__Exercise description__.
Select, from the material below, each line with "Right" in it.

__Exercise data__.
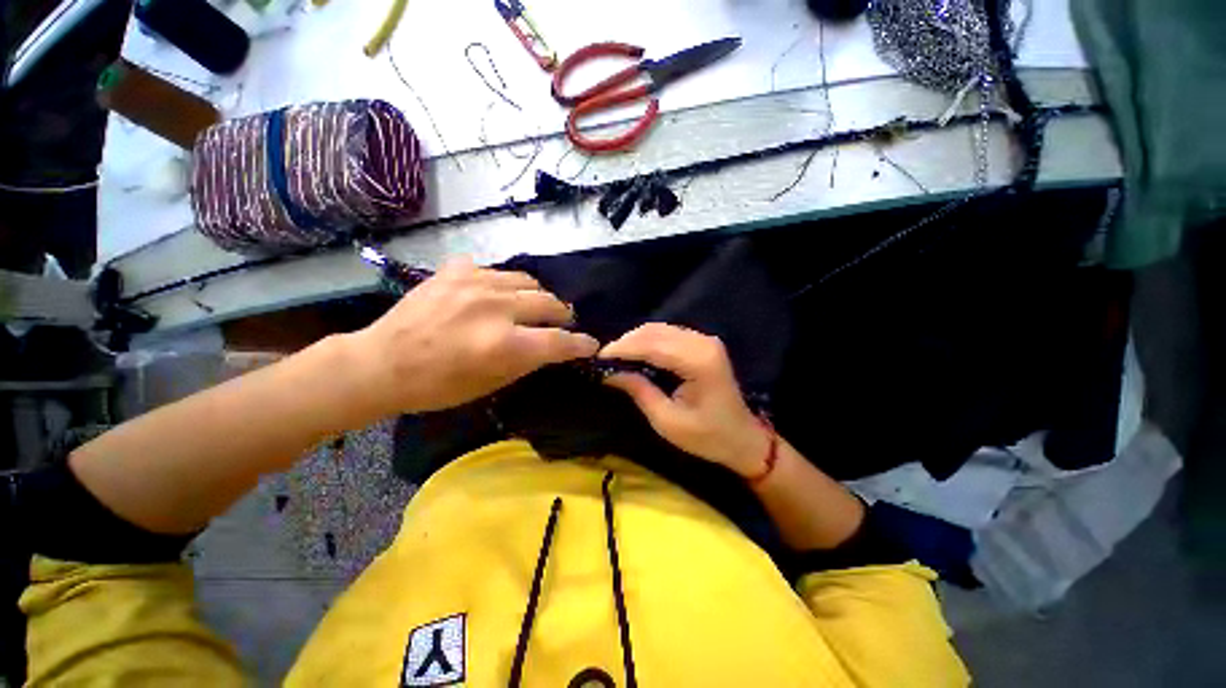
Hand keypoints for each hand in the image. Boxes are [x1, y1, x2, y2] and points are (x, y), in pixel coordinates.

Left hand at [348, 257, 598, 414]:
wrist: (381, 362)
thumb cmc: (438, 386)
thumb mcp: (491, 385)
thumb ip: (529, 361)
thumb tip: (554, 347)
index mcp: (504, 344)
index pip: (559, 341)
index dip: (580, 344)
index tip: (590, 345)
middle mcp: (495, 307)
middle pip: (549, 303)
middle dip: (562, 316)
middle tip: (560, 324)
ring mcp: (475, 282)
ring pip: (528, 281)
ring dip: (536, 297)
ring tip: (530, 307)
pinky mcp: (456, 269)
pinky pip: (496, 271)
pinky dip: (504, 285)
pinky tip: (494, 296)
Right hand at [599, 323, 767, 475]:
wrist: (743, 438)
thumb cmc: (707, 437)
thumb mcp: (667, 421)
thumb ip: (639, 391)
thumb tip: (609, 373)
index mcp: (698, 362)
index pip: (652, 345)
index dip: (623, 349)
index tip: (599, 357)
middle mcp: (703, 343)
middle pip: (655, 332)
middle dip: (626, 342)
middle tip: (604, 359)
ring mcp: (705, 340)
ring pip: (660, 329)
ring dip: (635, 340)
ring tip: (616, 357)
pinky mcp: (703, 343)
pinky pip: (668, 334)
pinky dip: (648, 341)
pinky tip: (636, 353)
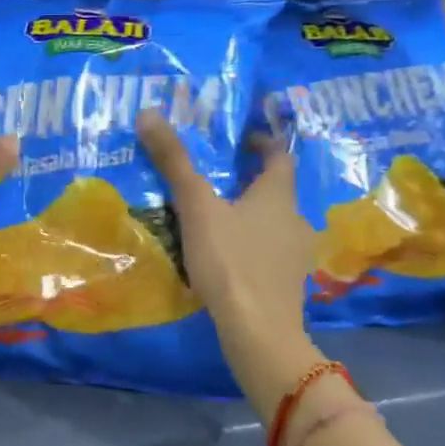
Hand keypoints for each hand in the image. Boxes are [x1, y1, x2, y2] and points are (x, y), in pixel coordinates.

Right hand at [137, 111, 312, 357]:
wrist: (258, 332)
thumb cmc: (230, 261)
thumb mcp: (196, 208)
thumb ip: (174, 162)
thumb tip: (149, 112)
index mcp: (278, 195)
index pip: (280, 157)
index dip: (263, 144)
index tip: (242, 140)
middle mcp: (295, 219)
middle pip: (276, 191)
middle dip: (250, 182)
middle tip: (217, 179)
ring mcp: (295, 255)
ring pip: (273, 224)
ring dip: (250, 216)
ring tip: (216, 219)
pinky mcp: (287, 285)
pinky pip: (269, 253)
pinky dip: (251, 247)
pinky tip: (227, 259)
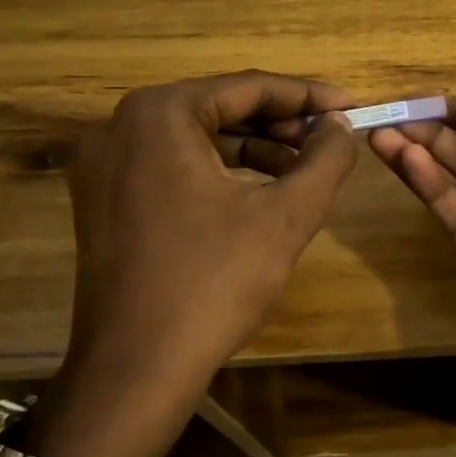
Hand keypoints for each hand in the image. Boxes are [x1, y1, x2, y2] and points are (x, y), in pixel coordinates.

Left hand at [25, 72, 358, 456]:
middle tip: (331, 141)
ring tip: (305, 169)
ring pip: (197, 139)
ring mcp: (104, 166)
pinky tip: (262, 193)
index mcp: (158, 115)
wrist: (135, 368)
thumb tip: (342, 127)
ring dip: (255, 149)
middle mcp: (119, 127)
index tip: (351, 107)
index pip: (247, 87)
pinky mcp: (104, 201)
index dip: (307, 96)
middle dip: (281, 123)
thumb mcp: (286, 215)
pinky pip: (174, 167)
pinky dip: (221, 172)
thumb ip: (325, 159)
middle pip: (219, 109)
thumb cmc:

--

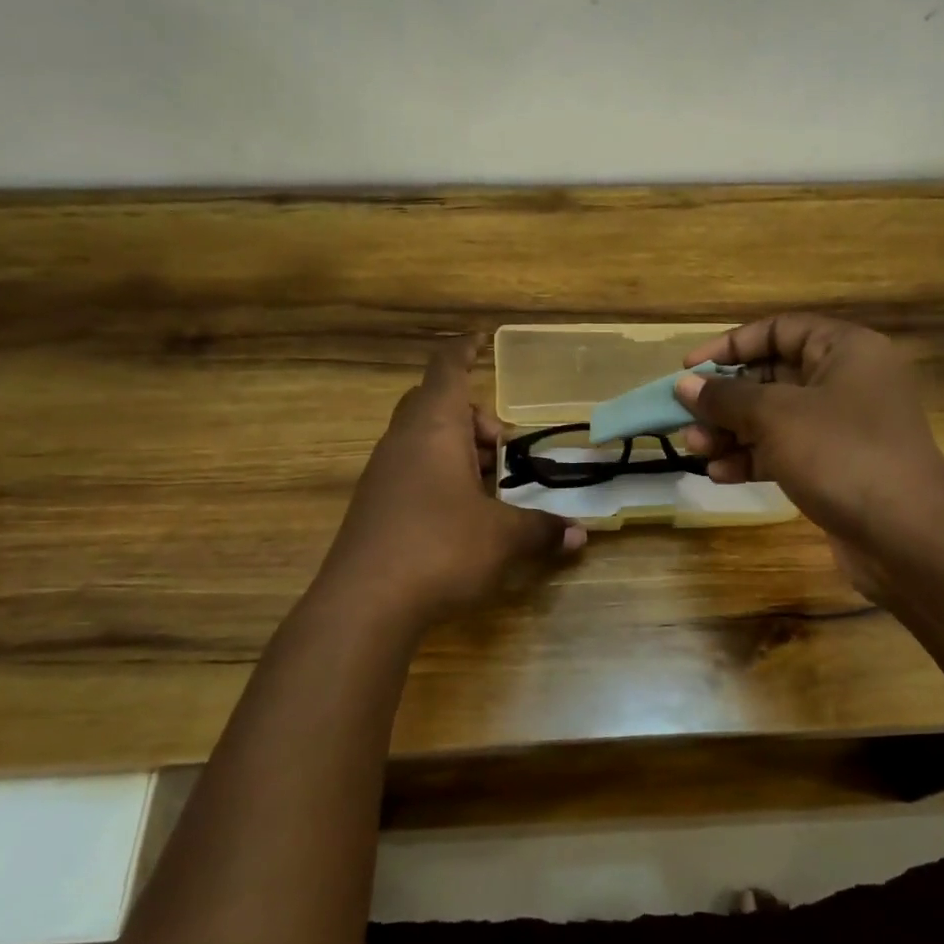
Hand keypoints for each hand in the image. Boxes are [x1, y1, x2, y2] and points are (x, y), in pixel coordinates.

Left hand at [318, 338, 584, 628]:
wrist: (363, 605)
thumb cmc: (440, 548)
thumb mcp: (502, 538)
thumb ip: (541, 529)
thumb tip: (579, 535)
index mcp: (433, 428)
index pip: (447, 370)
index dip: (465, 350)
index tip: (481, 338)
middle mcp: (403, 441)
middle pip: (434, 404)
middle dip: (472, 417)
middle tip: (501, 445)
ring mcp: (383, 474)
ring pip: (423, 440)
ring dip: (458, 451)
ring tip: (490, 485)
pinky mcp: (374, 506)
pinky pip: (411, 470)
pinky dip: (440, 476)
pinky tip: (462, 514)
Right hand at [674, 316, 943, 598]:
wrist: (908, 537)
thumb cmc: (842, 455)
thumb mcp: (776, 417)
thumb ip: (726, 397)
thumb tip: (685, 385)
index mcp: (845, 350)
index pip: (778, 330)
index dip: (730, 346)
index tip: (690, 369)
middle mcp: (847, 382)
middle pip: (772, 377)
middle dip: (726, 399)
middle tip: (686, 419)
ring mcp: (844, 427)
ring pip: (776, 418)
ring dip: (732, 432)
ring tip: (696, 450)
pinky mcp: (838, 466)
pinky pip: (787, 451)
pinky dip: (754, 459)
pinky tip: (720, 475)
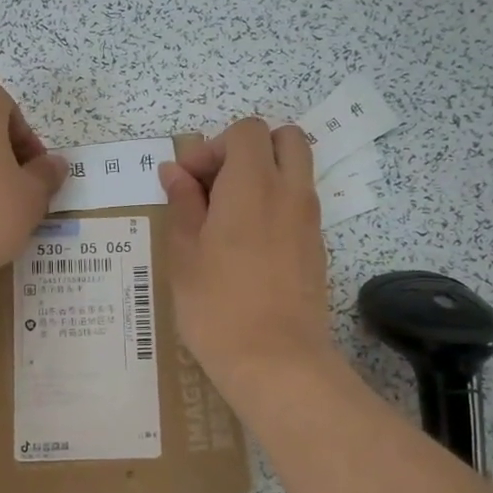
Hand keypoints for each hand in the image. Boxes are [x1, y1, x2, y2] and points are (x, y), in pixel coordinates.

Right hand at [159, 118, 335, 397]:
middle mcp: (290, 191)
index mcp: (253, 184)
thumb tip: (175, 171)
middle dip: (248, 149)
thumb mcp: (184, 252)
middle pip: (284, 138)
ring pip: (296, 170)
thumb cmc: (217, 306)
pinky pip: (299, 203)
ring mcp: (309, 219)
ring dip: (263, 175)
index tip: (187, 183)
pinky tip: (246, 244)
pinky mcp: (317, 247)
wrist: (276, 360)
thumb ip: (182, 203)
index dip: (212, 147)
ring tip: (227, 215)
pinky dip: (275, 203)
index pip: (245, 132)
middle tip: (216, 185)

---

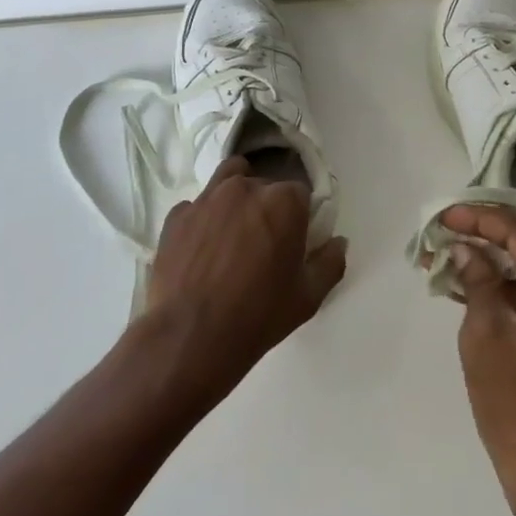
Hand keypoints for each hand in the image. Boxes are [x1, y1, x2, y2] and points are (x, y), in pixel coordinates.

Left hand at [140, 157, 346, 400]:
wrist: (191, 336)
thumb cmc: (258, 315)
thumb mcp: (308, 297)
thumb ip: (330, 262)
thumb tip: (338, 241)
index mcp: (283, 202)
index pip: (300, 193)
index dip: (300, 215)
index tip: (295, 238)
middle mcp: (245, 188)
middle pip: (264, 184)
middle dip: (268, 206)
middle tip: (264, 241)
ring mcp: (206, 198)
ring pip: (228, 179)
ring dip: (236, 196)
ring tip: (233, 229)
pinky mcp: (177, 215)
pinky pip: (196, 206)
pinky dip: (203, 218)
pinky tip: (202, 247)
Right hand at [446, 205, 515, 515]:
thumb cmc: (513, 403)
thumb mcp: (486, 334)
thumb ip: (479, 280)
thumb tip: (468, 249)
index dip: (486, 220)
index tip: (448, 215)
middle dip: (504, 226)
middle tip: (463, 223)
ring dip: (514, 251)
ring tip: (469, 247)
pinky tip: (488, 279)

__Solution__.
Right hand at [599, 323, 767, 475]:
Right hand at [137, 111, 312, 357]:
Right hand at [674, 316, 943, 598]:
Right hand at [159, 118, 335, 397]:
Right hand at [446, 205, 515, 515]:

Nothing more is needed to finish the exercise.